When he bit me—his teeth precisely on his mark, the pressure exactly calibrated—I came so hard I blacked out.

On the third day, Mason played piano.

I hadn't known there was a piano in the cabin. But there it was, tucked in a corner of the living room, a beautiful upright that gleamed in the afternoon light. Mason sat at the bench, shirtless, his golden hair disheveled, his back to me as his fingers moved over the keys.

The music was soft. A lullaby, I realized.

Something haunting and sad and beautiful.

I stood in the doorway, wrapped in a blanket that smelled like all of them, watching him play.

The heat had finally begun to recede, leaving me wrung out and hollow, every muscle aching, every bite mark throbbing in time with my pulse.

"You play," I said stupidly.

Mason's fingers never faltered. "My mother taught me. Before she died." I didn't know what to say to that, so I just stood there, listening, letting the music wash over me. It was the most peaceful I'd felt since they'd taken me.

"Come here," Mason said softly, still playing. "Sit with me." I crossed the room on unsteady legs and sank onto the bench beside him. His arm came around me, pulling me against his side, his fingers still dancing over the keys with one hand.
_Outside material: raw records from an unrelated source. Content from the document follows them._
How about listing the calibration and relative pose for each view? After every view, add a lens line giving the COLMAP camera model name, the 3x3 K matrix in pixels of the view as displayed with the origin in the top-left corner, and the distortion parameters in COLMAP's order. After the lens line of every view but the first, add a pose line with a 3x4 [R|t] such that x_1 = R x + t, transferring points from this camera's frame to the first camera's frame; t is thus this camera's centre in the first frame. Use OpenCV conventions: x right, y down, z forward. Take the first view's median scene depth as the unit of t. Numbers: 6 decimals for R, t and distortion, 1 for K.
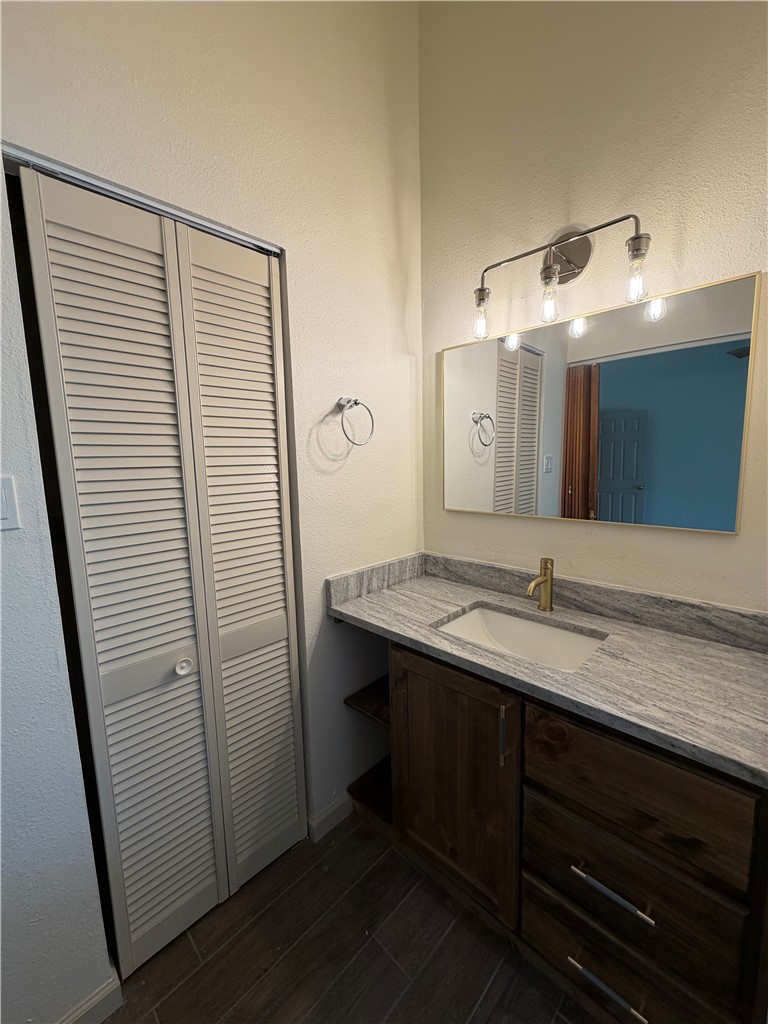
lens RADIAL K [[408.6, 0, 384.0], [0, 408.6, 509.3], [0, 0, 1]] dist [-0.000789, 0.000324]
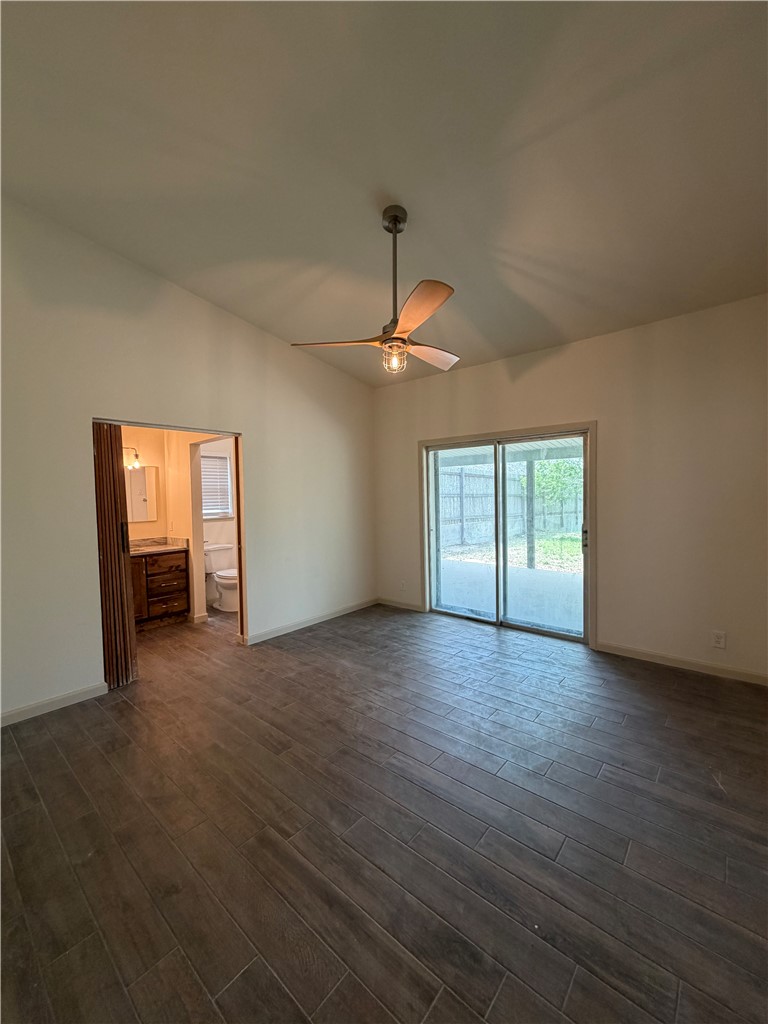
lens RADIAL K [[408.6, 0, 384.0], [0, 408.6, 509.3], [0, 0, 1]] dist [-0.000789, 0.000324]
pose [[-0.065590, -0.004193, 0.997838, -3.324871], [0.153874, 0.987987, 0.014266, 0.229517], [-0.985911, 0.154477, -0.064157, -1.050913]]
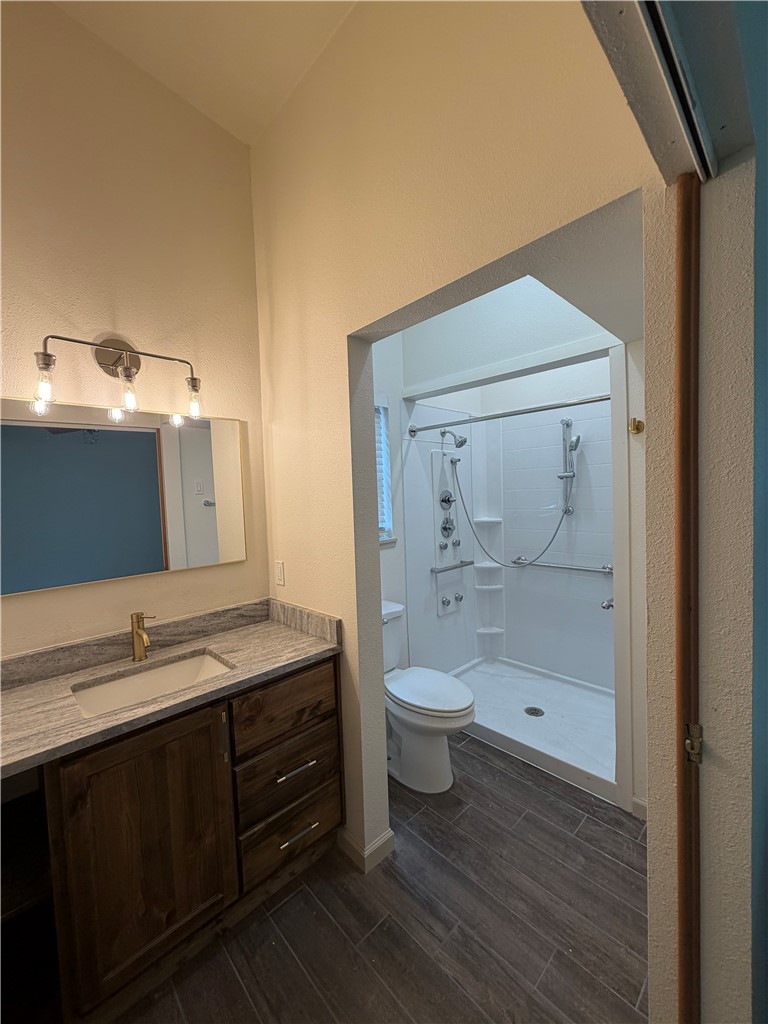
lens RADIAL K [[408.6, 0, 384.0], [0, 408.6, 509.3], [0, 0, 1]] dist [-0.000789, 0.000324]
pose [[0.038633, -0.017936, 0.999092, -0.759898], [0.167623, 0.985787, 0.011216, -0.064780], [-0.985094, 0.167037, 0.041090, 0.265527]]
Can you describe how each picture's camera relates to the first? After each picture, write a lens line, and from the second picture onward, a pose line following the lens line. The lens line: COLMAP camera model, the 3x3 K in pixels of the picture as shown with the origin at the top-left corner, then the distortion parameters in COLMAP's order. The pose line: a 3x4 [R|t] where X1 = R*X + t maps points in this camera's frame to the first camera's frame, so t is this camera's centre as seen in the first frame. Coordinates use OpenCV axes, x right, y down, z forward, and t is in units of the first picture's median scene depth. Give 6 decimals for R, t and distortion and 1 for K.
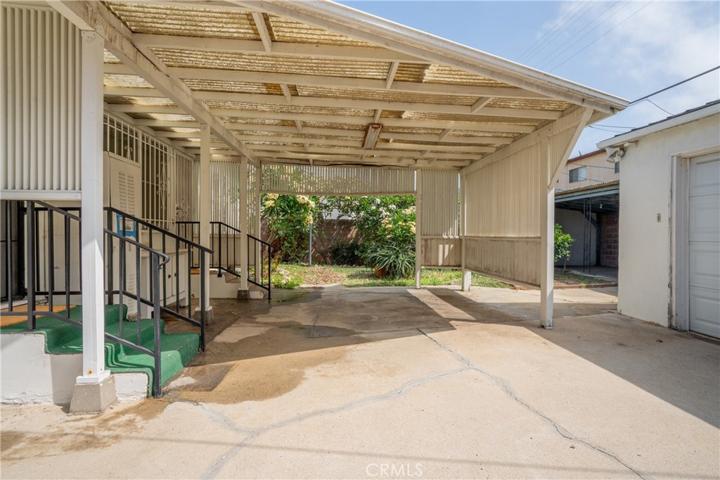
lens RADIAL K [[388.9, 0, 360.0], [0, 388.9, 240.0], [0, 0, 1]] dist [-0.022743, 0.000966]
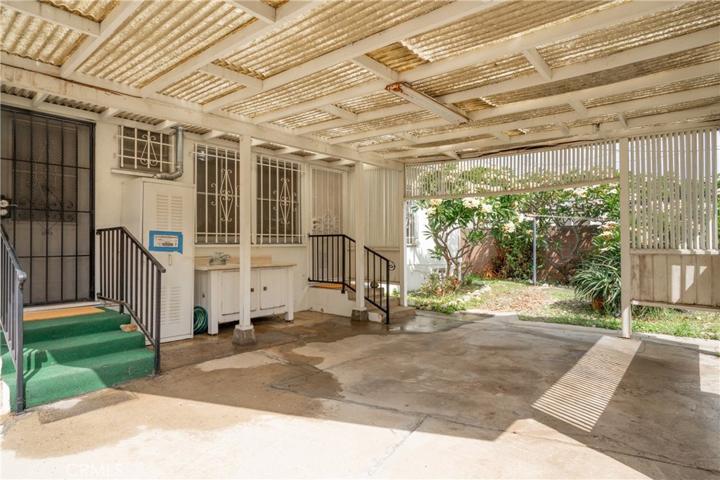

"She used to play this for me when I couldn't sleep," Mason murmured. "I was a terrible sleeper as a child. Nightmares. She'd sit at the piano and play until I calmed down."

"It's beautiful," I whispered.

"So are you." He pressed a kiss to my temple.

"Even now. Especially now. Exhausted and covered in our marks and still so fucking beautiful I can barely stand it.

" Tears spilled down my cheeks. I didn't know why I was crying—didn't know if it was exhaustion or hormones or something deeper, something I wasn't ready to name.

"I don't know who I am anymore," I confessed, my voice breaking.

"I don't know what's real. What I feel because you made me feel it, what I feel because it's true.

I'm so confused, Mason. I'm so tired of being confused.

" The music stopped. Mason turned to face me, cupping my face in his hands, his honey-brown eyes soft with something that looked terrifyingly like love.

"You're Ava," he said simply. "You're fierce and stubborn and brave.

You're ours, yes—but that doesn't erase who you were before.

It adds to it." His thumbs brushed away my tears.

"We didn't take you to break you, Avalon.

We took you because you were already perfect, and we couldn't stand to watch you suffer alone anymore. "

"I wasn't suffering—"

"You were dying," Mason corrected gently. "The suppressants were killing you. Slowly, quietly, but killing you all the same. We took you because it was the only way to save your life. And yes, we wanted you—god, we wanted you—but that wasn't the only reason."

I stared at him, searching for the lie, the manipulation. I found only sincerity.

"Play for me again," I whispered. "Please."

Mason smiled, soft, genuine, nothing like the possessive Alpha who had bitten me bloody just hours before, and turned back to the keys.

He played until I fell asleep against his shoulder, the lullaby following me down into dreams. When I woke again, I was in the nest, surrounded by my Alphas, the heat finally, finally quiet.

For one brief, terrifying moment, I didn't want to be anywhere else.